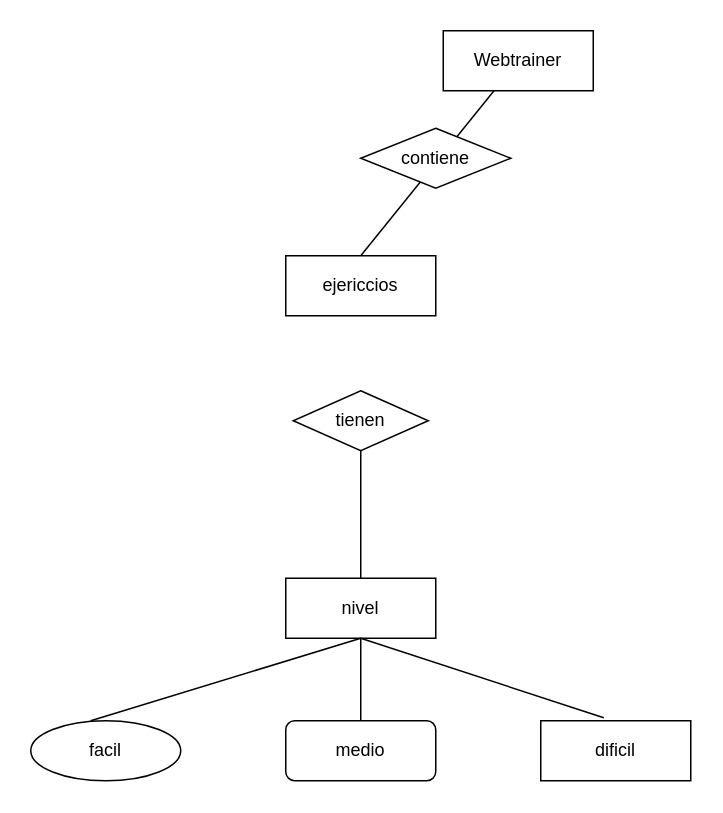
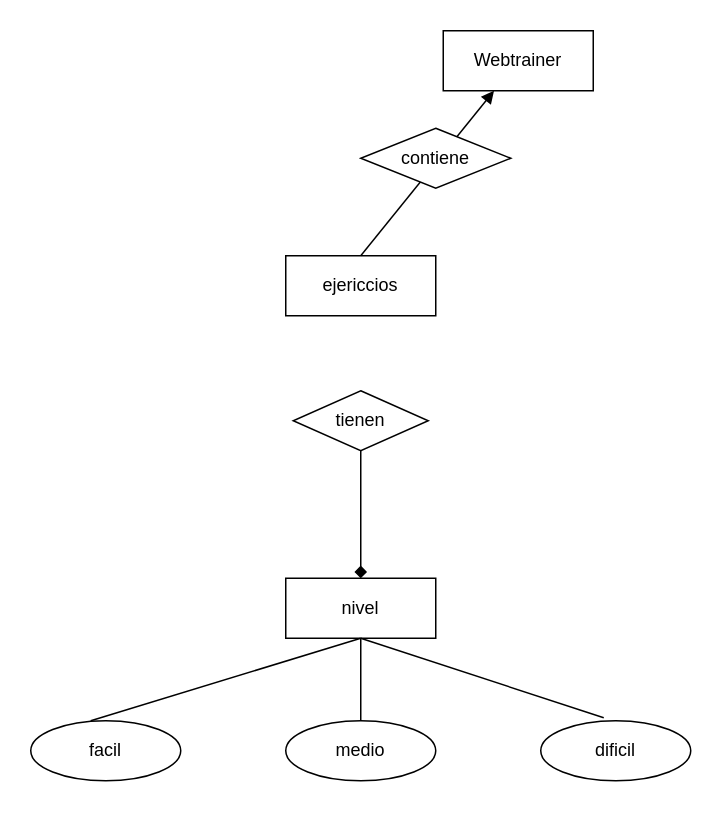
  <mxCell id="0" />
  <mxCell id="1" parent="0" />
  <mxCell id="2" value="Webtrainer" style="whiteSpace=wrap;html=1;align=center;" vertex="1" parent="1"><mxGeometry x="295" y="20" width="100" height="40" as="geometry" /></mxCell>
  <mxCell id="3" value="ejericcios" style="whiteSpace=wrap;html=1;align=center;" vertex="1" parent="1"><mxGeometry x="190" y="170" width="100" height="40" as="geometry" /></mxCell>
- <mxCell id="4" value="" style="endArrow=none;html=1;rounded=0;exitX=0.5;exitY=0;exitDx=0;exitDy=0;" edge="1" parent="1" source="3" target="2"><mxGeometry relative="1" as="geometry"><mxPoint x="300" y="150" as="sourcePoint" /><mxPoint x="460" y="150" as="targetPoint" /></mxGeometry></mxCell>
+ <mxCell id="4" value="" style="endArrow=block;html=1;rounded=0;exitX=0.5;exitY=0;exitDx=0;exitDy=0;" edge="1" parent="1" source="3" target="2"><mxGeometry relative="1" as="geometry"><mxPoint x="300" y="150" as="sourcePoint" /><mxPoint x="460" y="150" as="targetPoint" /></mxGeometry></mxCell>
  <mxCell id="5" value="contiene" style="shape=rhombus;perimeter=rhombusPerimeter;whiteSpace=wrap;html=1;align=center;" vertex="1" parent="1"><mxGeometry x="240" y="85" width="100" height="40" as="geometry" /></mxCell>
  <mxCell id="6" value="nivel" style="whiteSpace=wrap;html=1;align=center;" vertex="1" parent="1"><mxGeometry x="190" y="385" width="100" height="40" as="geometry" /></mxCell>
- <mxCell id="7" value="" style="endArrow=none;html=1;rounded=0;exitX=0.5;exitY=1;exitDx=0;exitDy=0;entryX=0.5;entryY=0;entryDx=0;entryDy=0;" edge="1" parent="1" source="8" target="6"><mxGeometry relative="1" as="geometry"><mxPoint x="290" y="250" as="sourcePoint" /><mxPoint x="450" y="250" as="targetPoint" /></mxGeometry></mxCell>
+ <mxCell id="7" value="" style="endArrow=diamond;html=1;rounded=0;exitX=0.5;exitY=1;exitDx=0;exitDy=0;entryX=0.5;entryY=0;entryDx=0;entryDy=0;" edge="1" parent="1" source="8" target="6"><mxGeometry relative="1" as="geometry"><mxPoint x="290" y="250" as="sourcePoint" /><mxPoint x="450" y="250" as="targetPoint" /></mxGeometry></mxCell>
  <mxCell id="8" value="tienen" style="shape=rhombus;perimeter=rhombusPerimeter;whiteSpace=wrap;html=1;align=center;" vertex="1" parent="1"><mxGeometry x="195" y="260" width="90" height="40" as="geometry" /></mxCell>
  <mxCell id="9" value="facil" style="ellipse;whiteSpace=wrap;html=1;align=center;" vertex="1" parent="1"><mxGeometry x="20" y="480" width="100" height="40" as="geometry" /></mxCell>
- <mxCell id="10" value="medio" style="whiteSpace=wrap;html=1;align=center;rounded=1;" vertex="1" parent="1"><mxGeometry x="190" y="480" width="100" height="40" as="geometry" /></mxCell>
- <mxCell id="11" value="dificil" style="whiteSpace=wrap;html=1;align=center;rounded=0;" vertex="1" parent="1"><mxGeometry x="360" y="480" width="100" height="40" as="geometry" /></mxCell>
+ <mxCell id="10" value="medio" style="ellipse;whiteSpace=wrap;html=1;align=center;" vertex="1" parent="1"><mxGeometry x="190" y="480" width="100" height="40" as="geometry" /></mxCell>
+ <mxCell id="11" value="dificil" style="ellipse;whiteSpace=wrap;html=1;align=center;" vertex="1" parent="1"><mxGeometry x="360" y="480" width="100" height="40" as="geometry" /></mxCell>
  <mxCell id="12" value="" style="endArrow=none;html=1;rounded=0;entryX=0.5;entryY=1;entryDx=0;entryDy=0;" edge="1" parent="1" target="6"><mxGeometry relative="1" as="geometry"><mxPoint x="60" y="480" as="sourcePoint" /><mxPoint x="220" y="480" as="targetPoint" /></mxGeometry></mxCell>
  <mxCell id="13" value="" style="endArrow=none;html=1;rounded=0;entryX=0.42;entryY=-0.05;entryDx=0;entryDy=0;entryPerimeter=0;" edge="1" parent="1" target="11"><mxGeometry relative="1" as="geometry"><mxPoint x="240" y="425" as="sourcePoint" /><mxPoint x="420" y="370" as="targetPoint" /></mxGeometry></mxCell>
  <mxCell id="14" value="" style="endArrow=none;html=1;rounded=0;" edge="1" parent="1" target="10"><mxGeometry relative="1" as="geometry"><mxPoint x="240" y="425" as="sourcePoint" /><mxPoint x="402" y="478" as="targetPoint" /></mxGeometry></mxCell>
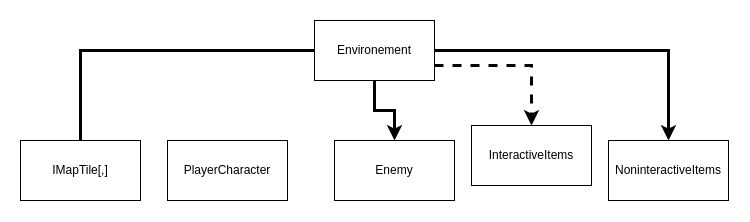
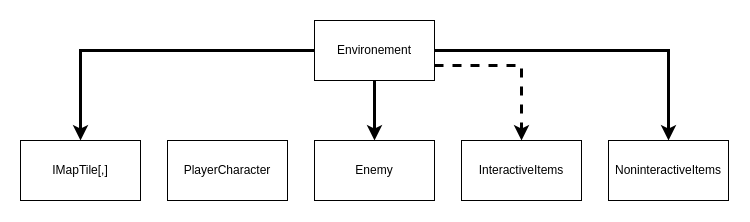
  <mxCell id="0" />
  <mxCell id="1" parent="0" />
  <mxCell id="2" style="edgeStyle=orthogonalEdgeStyle;rounded=0;orthogonalLoop=1;jettySize=auto;html=1;strokeWidth=3;" edge="1" parent="1" source="6" target="8"><mxGeometry relative="1" as="geometry"><mxPoint x="374" y="170" as="targetPoint" /></mxGeometry></mxCell>
  <mxCell id="3" style="edgeStyle=orthogonalEdgeStyle;rounded=0;orthogonalLoop=1;jettySize=auto;html=1;exitX=1;exitY=0.5;exitDx=0;exitDy=0;strokeWidth=3;" edge="1" parent="1" source="6" target="10"><mxGeometry relative="1" as="geometry"><mxPoint x="621" y="140" as="targetPoint" /><mxPoint x="511" y="70" as="sourcePoint" /></mxGeometry></mxCell>
  <mxCell id="4" style="edgeStyle=orthogonalEdgeStyle;rounded=0;orthogonalLoop=1;jettySize=auto;html=1;exitX=1;exitY=0.75;exitDx=0;exitDy=0;strokeWidth=3;dashed=1;" edge="1" parent="1" source="6" target="9"><mxGeometry relative="1" as="geometry"><mxPoint x="521" y="150" as="targetPoint" /></mxGeometry></mxCell>
- <mxCell id="5" style="edgeStyle=orthogonalEdgeStyle;rounded=0;orthogonalLoop=1;jettySize=auto;html=1;strokeWidth=3;endArrow=none;" edge="1" parent="1" source="6" target="11"><mxGeometry relative="1" as="geometry"><mxPoint x="71" y="140" as="targetPoint" /></mxGeometry></mxCell>
+ <mxCell id="5" style="edgeStyle=orthogonalEdgeStyle;rounded=0;orthogonalLoop=1;jettySize=auto;html=1;strokeWidth=3;" edge="1" parent="1" source="6" target="11"><mxGeometry relative="1" as="geometry"><mxPoint x="71" y="140" as="targetPoint" /></mxGeometry></mxCell>
  <mxCell id="6" value="Environement" style="rounded=0;whiteSpace=wrap;html=1;" vertex="1" parent="1"><mxGeometry x="314" y="20" width="120" height="60" as="geometry" /></mxCell>
  <mxCell id="7" value="PlayerCharacter" style="rounded=0;whiteSpace=wrap;html=1;" vertex="1" parent="1"><mxGeometry x="167" y="140" width="120" height="60" as="geometry" /></mxCell>
- <mxCell id="8" value="Enemy" style="rounded=0;whiteSpace=wrap;html=1;" vertex="1" parent="1"><mxGeometry x="334" y="140" width="120" height="60" as="geometry" /></mxCell>
- <mxCell id="9" value="InteractiveItems" style="rounded=0;whiteSpace=wrap;html=1;" vertex="1" parent="1"><mxGeometry x="471" y="125" width="120" height="60" as="geometry" /></mxCell>
+ <mxCell id="8" value="Enemy" style="rounded=0;whiteSpace=wrap;html=1;" vertex="1" parent="1"><mxGeometry x="314" y="140" width="120" height="60" as="geometry" /></mxCell>
+ <mxCell id="9" value="InteractiveItems" style="rounded=0;whiteSpace=wrap;html=1;" vertex="1" parent="1"><mxGeometry x="461" y="140" width="120" height="60" as="geometry" /></mxCell>
  <mxCell id="10" value="NoninteractiveItems" style="rounded=0;whiteSpace=wrap;html=1;" vertex="1" parent="1"><mxGeometry x="608" y="140" width="120" height="60" as="geometry" /></mxCell>
  <mxCell id="11" value="IMapTile[,]" style="rounded=0;whiteSpace=wrap;html=1;" vertex="1" parent="1"><mxGeometry x="20" y="140" width="120" height="60" as="geometry" /></mxCell>
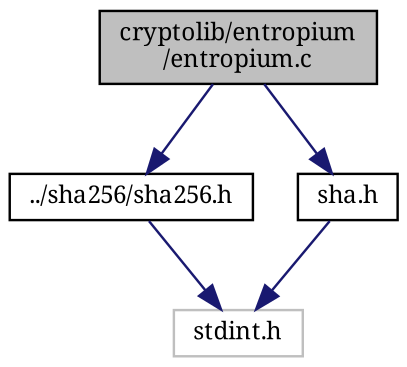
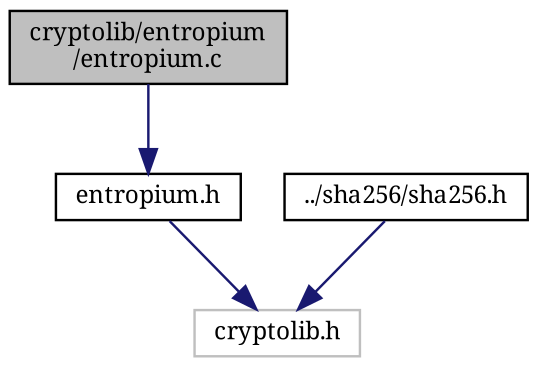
  digraph {
    fontname="Noto Serif"
    node [color=black fontname="Noto Serif" fontsize=10 shape=record]
    edge [color=midnightblue fontname="Noto Serif" fontsize=10 labelfontname=Helvetica labelfontsize=10 style=solid]
    n1 [fillcolor=grey75 fontcolor=black height=0.2 label="cryptolib/entropium\l/entropium.c" style=filled width=0.4]
    n2 [height=0.2 label="../sha256/sha256.h" width=0.4]
-   n3 [height=0.2 label="sha.h" width=0.4]
-   n4 [color=grey75 height=0.2 label="stdint.h" width=0.4]
-   n1 -> n2
+   n3 [height=0.2 label="entropium.h" width=0.4]
+   n4 [color=grey75 height=0.2 label="cryptolib.h" width=0.4]
    n1 -> n3
    n2 -> n4
    n3 -> n4
  }
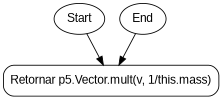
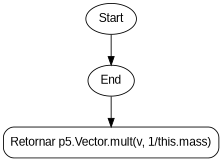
  digraph {
    fontname="Liberation Sans"
    rankdir=TB
    node [fontname="Liberation Sans" shape=ellipse style=rounded]
    edge [fontname="Liberation Sans"]
    n1 [label="Retornar p5.Vector.mult(v, 1/this.mass)" shape=box]
    Start
    End
-   Start -> n1
+   Start -> End
    End -> n1
  }
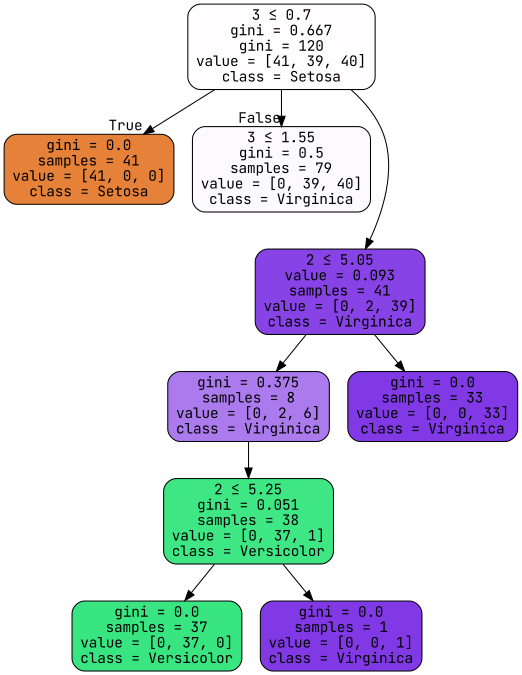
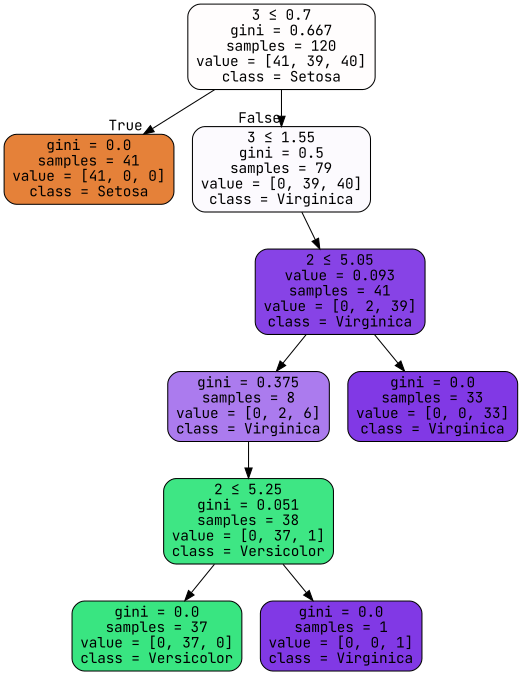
  digraph {
    fontname="JetBrains Mono"
    node [color=black fillcolor="#8139e5" fontname="JetBrains Mono" shape=box style="filled, rounded"]
    edge [fontname="JetBrains Mono"]
-   n1 [fillcolor="#fffdfd" label=<3 &le; 0.7<br/>gini = 0.667<br/>gini = 120<br/>value = [41, 39, 40]<br/>class = Setosa>]
+   n1 [fillcolor="#fffdfd" label=<3 &le; 0.7<br/>gini = 0.667<br/>samples = 120<br/>value = [41, 39, 40]<br/>class = Setosa>]
    n2 [fillcolor="#e58139" label=<gini = 0.0<br/>samples = 41<br/>value = [41, 0, 0]<br/>class = Setosa>]
    n3 [fillcolor="#fcfafe" label=<3 &le; 1.55<br/>gini = 0.5<br/>samples = 79<br/>value = [0, 39, 40]<br/>class = Virginica>]
    n4 [fillcolor="#8743e6" label=<2 &le; 5.05<br/>value = 0.093<br/>samples = 41<br/>value = [0, 2, 39]<br/>class = Virginica>]
    n5 [fillcolor="#3ee684" label=<2 &le; 5.25<br/>gini = 0.051<br/>samples = 38<br/>value = [0, 37, 1]<br/>class = Versicolor>]
    n6 [fillcolor="#39e581" label=<gini = 0.0<br/>samples = 37<br/>value = [0, 37, 0]<br/>class = Versicolor>]
    n7 [label=<gini = 0.0<br/>samples = 1<br/>value = [0, 0, 1]<br/>class = Virginica>]
    n8 [fillcolor="#ab7bee" label=<gini = 0.375<br/>samples = 8<br/>value = [0, 2, 6]<br/>class = Virginica>]
    n9 [label=<gini = 0.0<br/>samples = 33<br/>value = [0, 0, 33]<br/>class = Virginica>]
    n1 -> n2 [headlabel=True labelangle=45 labeldistance=2.5]
    n1 -> n3 [headlabel=False labelangle=-45 labeldistance=2.5]
-   n1 -> n4
+   n3 -> n4
    n4 -> n8
    n4 -> n9
    n5 -> n6
    n5 -> n7
    n8 -> n5
  }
* * * * *
YOUR OBJECTIVE:
Identify every line in the material that contains the string "fffdfd", and copy each one in full. Case counts.

TASK RESPONSE:
-   n1 [fillcolor="#fffdfd" label=<3 &le; 0.7<br/>gini = 0.667<br/>gini = 120<br/>value = [41, 39, 40]<br/>class = Setosa>]
+   n1 [fillcolor="#fffdfd" label=<3 &le; 0.7<br/>gini = 0.667<br/>samples = 120<br/>value = [41, 39, 40]<br/>class = Setosa>]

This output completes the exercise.